The patient, who was 46 years old when this electrocardiogram was recorded, had cardiomyopathy with 4-chamber dilatation and left ventricular ejection fraction of 18% and decreased right ventricular function. His electrocardiogram in sinus rhythm was grossly abnormal, showing a slightly long P-R interval, right atrial enlargement, right axis deviation, and right ventricular enlargement (Figure 2). Because of the patient's recurrent episodes of ventricular tachycardia, an automatic implantable cardioverter-defibrillator (AICD) was placed within months of these electrocardiograms, and he was given amiodarone.

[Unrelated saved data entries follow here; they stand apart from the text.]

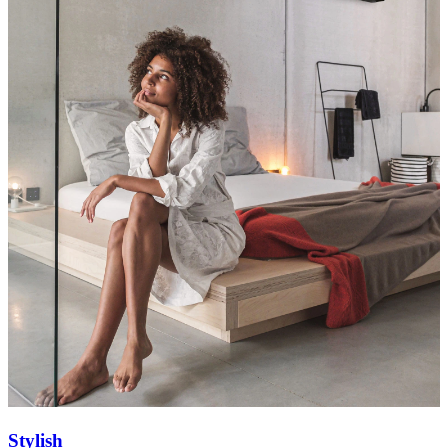
Stylish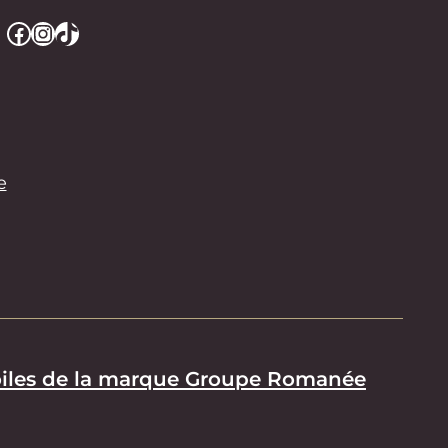
Facebook
Instagram
TikTok
e
iles de la marque Groupe Romanée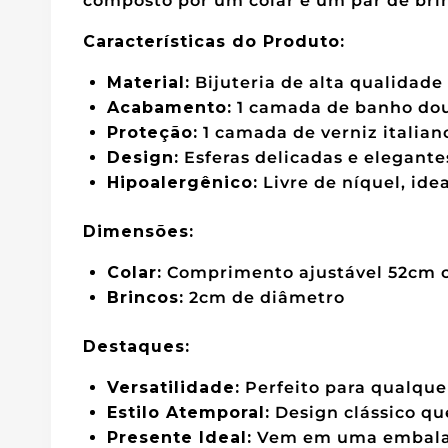
composto por um colar e um par de bri
Características do Produto:
Material:
Bijuteria de alta qualidade
Acabamento:
1 camada de banho dou
Proteção:
1 camada de verniz italian
Design:
Esferas delicadas e elegant
Hipoalergênico:
Livre de níquel, idea
Dimensões:
Colar:
Comprimento ajustável 52cm c
Brincos:
2cm de diâmetro
Destaques:
Versatilidade:
Perfeito para qualque
Estilo Atemporal:
Design clássico qu
Presente Ideal:
Vem em uma embalage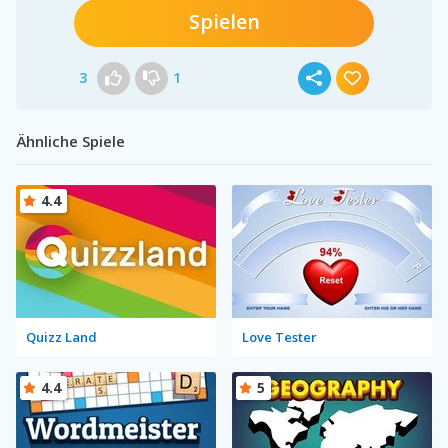
Spielen
3
1
Ähnliche Spiele
4.4
Quizz Land
Love Tester
4.4
5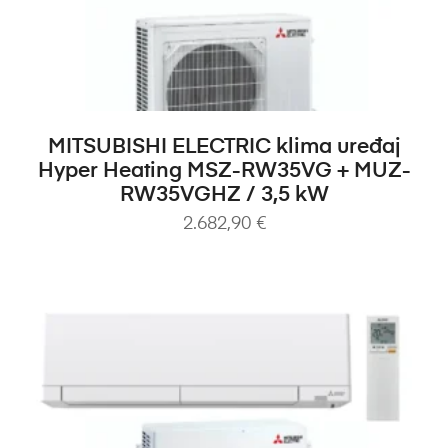
DODAJ U KOŠARICU
MITSUBISHI ELECTRIC klima uređaj
Hyper Heating MSZ-RW35VG + MUZ-
RW35VGHZ / 3,5 kW
2.682,90
€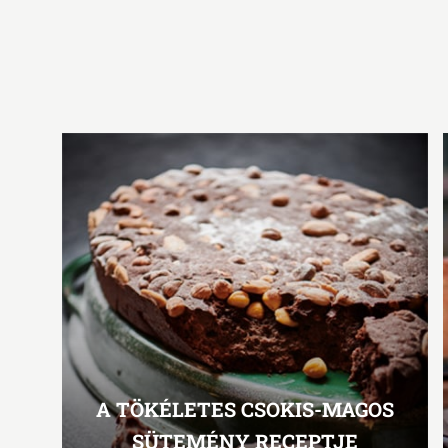
A TÖKÉLETES CSOKIS-MAGOS
SÜTEMÉNY RECEPTJE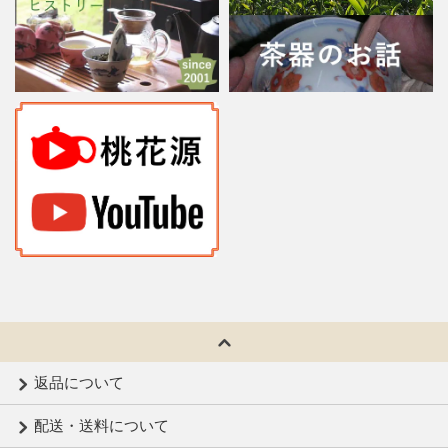
返品について
配送・送料について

Although amiodarone did not prevent additional episodes of ventricular tachycardia, the drug slowed the rate of the arrhythmia, often below the rate threshold of the AICD. The electrocardiogram in Figure 3 was recorded 3 years after the one in Figure 1. The QRS morphology is similar, but instead of independently occurring sinus P waves, the P waves now arise from impulses conducted retrogradely from the ventricles; are negative in 2, 3, and aVF; and are peaked positively in V1. The pattern is that of 3:2 Wenckebach-type ventricular-atrial block.

As illustrated in Figures 1 and 3, the relationship between P waves and QRS complexes is often the most helpful in correctly diagnosing wide-QRS tachycardias. Unfortunately, when the ventricular rate is considerably more rapid than those shown in these 2 examples, P waves may be impossible to find. Under those circumstances, one must rely on the differences in QRS morphology that distinguish ventricular tachycardia from aberrantly conducted supraventricular tachycardia.


General references

  1. Josephson ME, Callans DJ. Sustained ventricular tachycardia. In Kaster JA, ed. Arrhythmias. Philadelphia: WB Saunders Co, 1994:336–362.
  2. Marriott HJL. Emergency Electrocardiography. Naples, Fla: Trinity Press, 1997: 57–78.
  3. Wellens HJJ, Conover MB. The ECG in Emergency Decision Making. Philadelphia: WB Saunders Co, 1992:37–72.